(Beginning of DATA SUPPLIED)
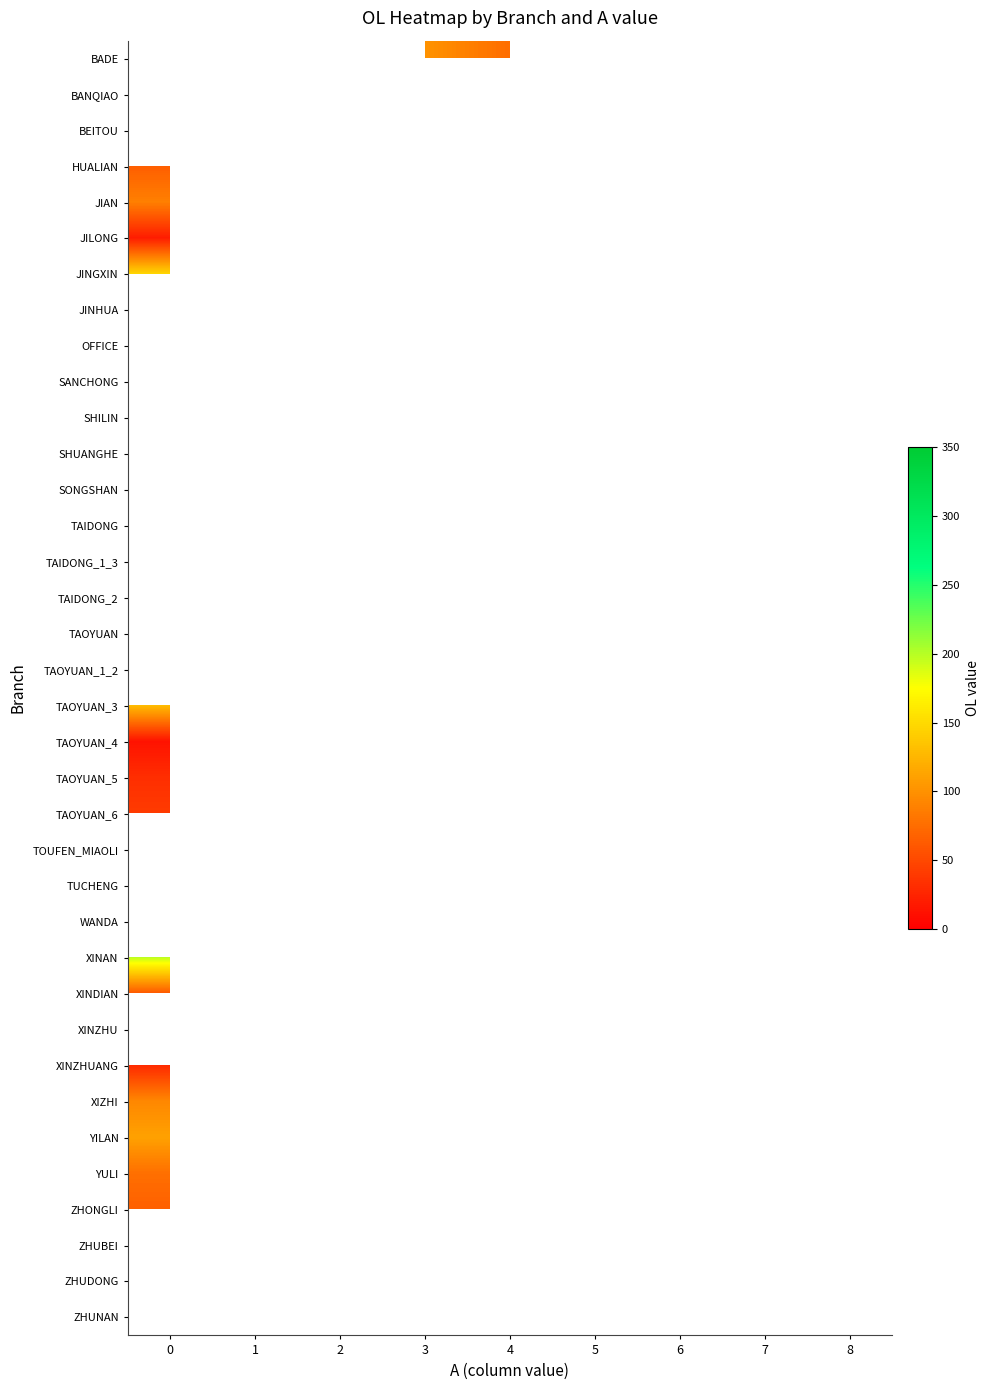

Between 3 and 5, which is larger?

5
(End of DATA SUPPLIED)
(Beginning of DATA SUPPLIED)
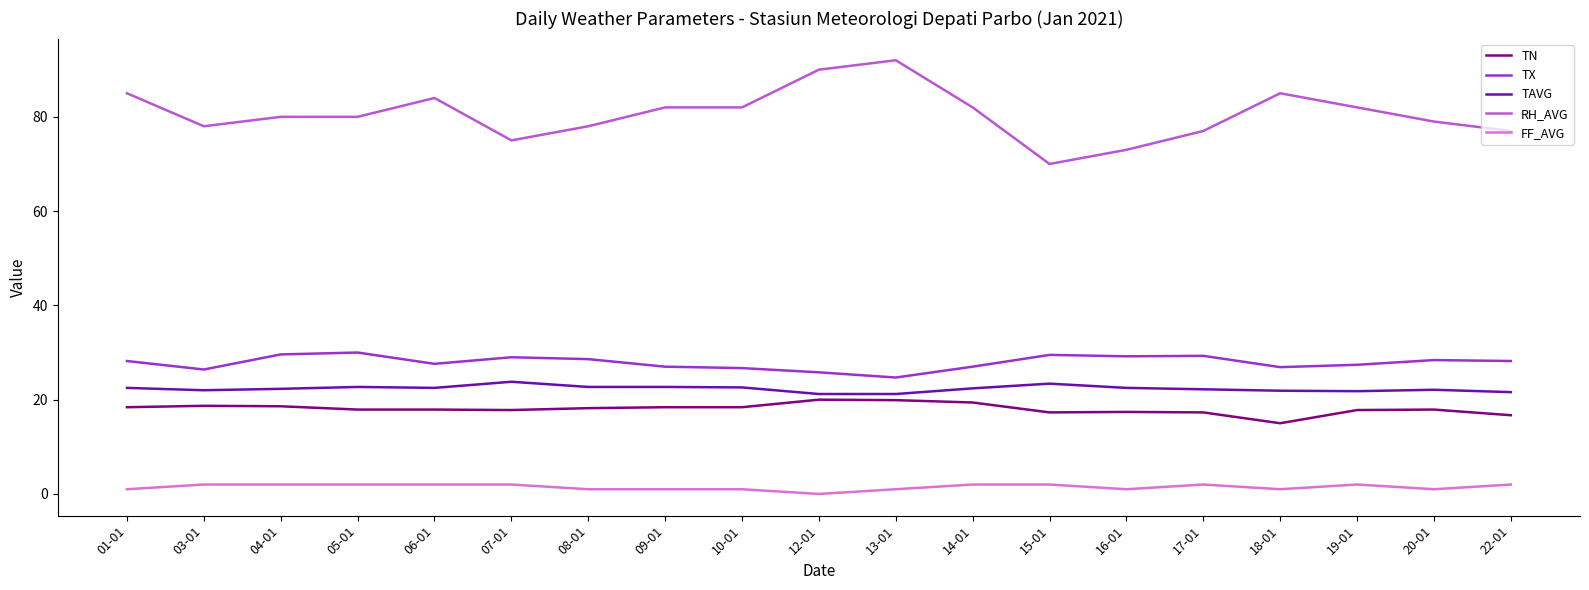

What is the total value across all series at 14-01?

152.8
(End of DATA SUPPLIED)
(Beginning of DATA SUPPLIED)
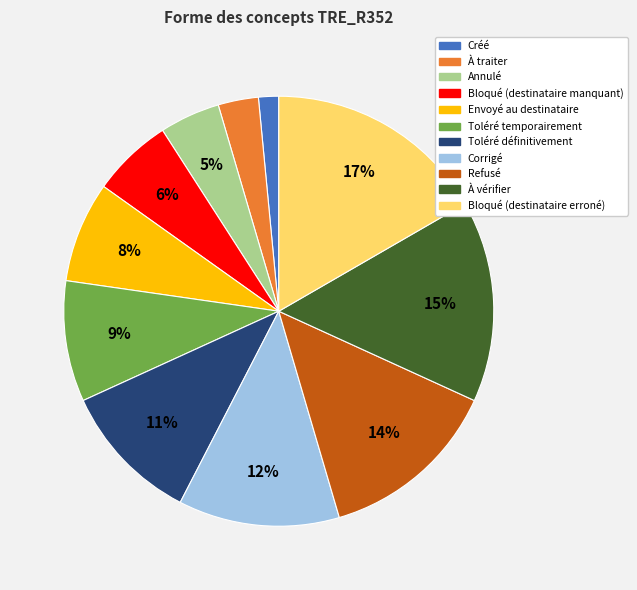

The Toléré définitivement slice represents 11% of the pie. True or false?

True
(End of DATA SUPPLIED)
Collect every line in the records above that contains the string "True", and list those lines.

The Toléré définitivement slice represents 11% of the pie. True or false?
True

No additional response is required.